To determine the accuracy of our learning-rate estimates, we compared them to the estimated learning rate we would get if we could track individual students’ learning rates over time. Working with research partners who had access to student-level data in three states, we determined that our learning-rate estimates are generally sufficiently accurate to allow comparisons among districts and schools. We did find that our learning-rate estimates tend to be slightly less accurate for charter schools. On average, our estimated learning rates for charter schools tend to overstate the true learning rates in charter schools in these three states by roughly 5%. This is likely because charter schools have more student in- and out-mobility than traditional public schools. It suggests that learning-rate comparisons between charter and traditional public schools should be interpreted with some caution. For more information on these analyses, see Reardon et al. (2019).

Third, we have constructed margins of error for each of the measures of average test scores, learning rates, and trends in average scores. On the explorer, we show 95% confidence intervals. In the downloadable data, we provide standard errors, which can be used in statistical analyses and comparisons. Interested users can download data files that include these standard errors from our Get the Data page.

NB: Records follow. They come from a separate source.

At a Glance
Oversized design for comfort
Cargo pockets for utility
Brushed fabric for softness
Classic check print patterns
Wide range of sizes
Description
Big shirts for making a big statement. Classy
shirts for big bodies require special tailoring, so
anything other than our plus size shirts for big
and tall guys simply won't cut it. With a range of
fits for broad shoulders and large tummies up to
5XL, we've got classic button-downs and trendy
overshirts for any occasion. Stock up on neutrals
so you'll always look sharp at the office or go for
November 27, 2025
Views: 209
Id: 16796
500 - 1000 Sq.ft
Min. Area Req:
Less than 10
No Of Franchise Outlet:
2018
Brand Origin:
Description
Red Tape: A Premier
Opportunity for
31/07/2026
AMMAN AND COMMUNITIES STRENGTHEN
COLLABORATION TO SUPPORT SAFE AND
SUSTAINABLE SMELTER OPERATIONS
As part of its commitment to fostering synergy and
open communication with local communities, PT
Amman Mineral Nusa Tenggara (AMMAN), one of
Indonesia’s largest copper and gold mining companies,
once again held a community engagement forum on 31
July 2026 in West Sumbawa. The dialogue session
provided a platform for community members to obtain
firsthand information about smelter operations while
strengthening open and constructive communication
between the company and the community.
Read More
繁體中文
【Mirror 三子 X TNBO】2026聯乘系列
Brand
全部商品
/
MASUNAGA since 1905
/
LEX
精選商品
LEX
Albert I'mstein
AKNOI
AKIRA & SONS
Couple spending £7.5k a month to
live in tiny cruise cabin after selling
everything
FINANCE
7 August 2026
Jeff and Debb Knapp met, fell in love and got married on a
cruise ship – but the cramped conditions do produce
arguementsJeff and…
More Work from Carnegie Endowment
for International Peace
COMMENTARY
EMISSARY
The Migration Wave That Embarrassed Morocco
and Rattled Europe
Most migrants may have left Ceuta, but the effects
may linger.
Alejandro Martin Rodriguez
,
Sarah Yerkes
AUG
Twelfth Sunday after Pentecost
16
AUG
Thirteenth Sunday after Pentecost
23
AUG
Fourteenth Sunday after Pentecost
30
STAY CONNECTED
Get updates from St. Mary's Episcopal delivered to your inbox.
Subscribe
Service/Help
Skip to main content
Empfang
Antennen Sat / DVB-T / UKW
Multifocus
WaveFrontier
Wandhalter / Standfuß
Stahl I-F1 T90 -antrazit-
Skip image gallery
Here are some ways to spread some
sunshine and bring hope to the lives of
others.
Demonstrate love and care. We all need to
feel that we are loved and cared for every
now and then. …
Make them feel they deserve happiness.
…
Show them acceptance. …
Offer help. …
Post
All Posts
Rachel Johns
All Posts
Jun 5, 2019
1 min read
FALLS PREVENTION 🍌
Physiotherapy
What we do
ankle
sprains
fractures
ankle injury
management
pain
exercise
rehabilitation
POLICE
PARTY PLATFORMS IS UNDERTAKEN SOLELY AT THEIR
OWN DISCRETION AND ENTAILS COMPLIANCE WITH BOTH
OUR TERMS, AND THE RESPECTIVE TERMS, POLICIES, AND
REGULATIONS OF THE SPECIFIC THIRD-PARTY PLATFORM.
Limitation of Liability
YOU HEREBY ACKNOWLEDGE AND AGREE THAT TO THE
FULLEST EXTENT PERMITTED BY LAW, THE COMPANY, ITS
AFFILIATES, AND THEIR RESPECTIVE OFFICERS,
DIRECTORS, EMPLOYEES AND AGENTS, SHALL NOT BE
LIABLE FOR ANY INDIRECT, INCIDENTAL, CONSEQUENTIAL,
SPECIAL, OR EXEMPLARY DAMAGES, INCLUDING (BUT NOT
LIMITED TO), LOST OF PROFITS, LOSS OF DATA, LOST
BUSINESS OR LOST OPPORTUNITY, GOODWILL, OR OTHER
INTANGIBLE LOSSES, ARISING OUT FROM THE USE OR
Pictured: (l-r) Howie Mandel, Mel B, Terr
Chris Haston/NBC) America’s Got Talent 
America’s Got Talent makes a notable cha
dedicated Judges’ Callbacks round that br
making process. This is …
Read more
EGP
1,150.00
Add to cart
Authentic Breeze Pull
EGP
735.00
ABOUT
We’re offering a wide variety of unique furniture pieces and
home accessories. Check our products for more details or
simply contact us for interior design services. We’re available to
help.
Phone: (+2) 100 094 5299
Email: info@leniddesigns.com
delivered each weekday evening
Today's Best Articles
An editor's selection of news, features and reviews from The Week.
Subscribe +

Fourth, we do not release any estimates on the website or in the downloadable data files where the margin of error is large. In places where there are a small number of students (or a small number of students of a given subgroup), the margin of error is sometimes large; we do not report data in such cases. Margins of error of school learning rates are also large when there are only two or three grade levels in a school; as a result, roughly one-third of schools are missing learning rates on the website.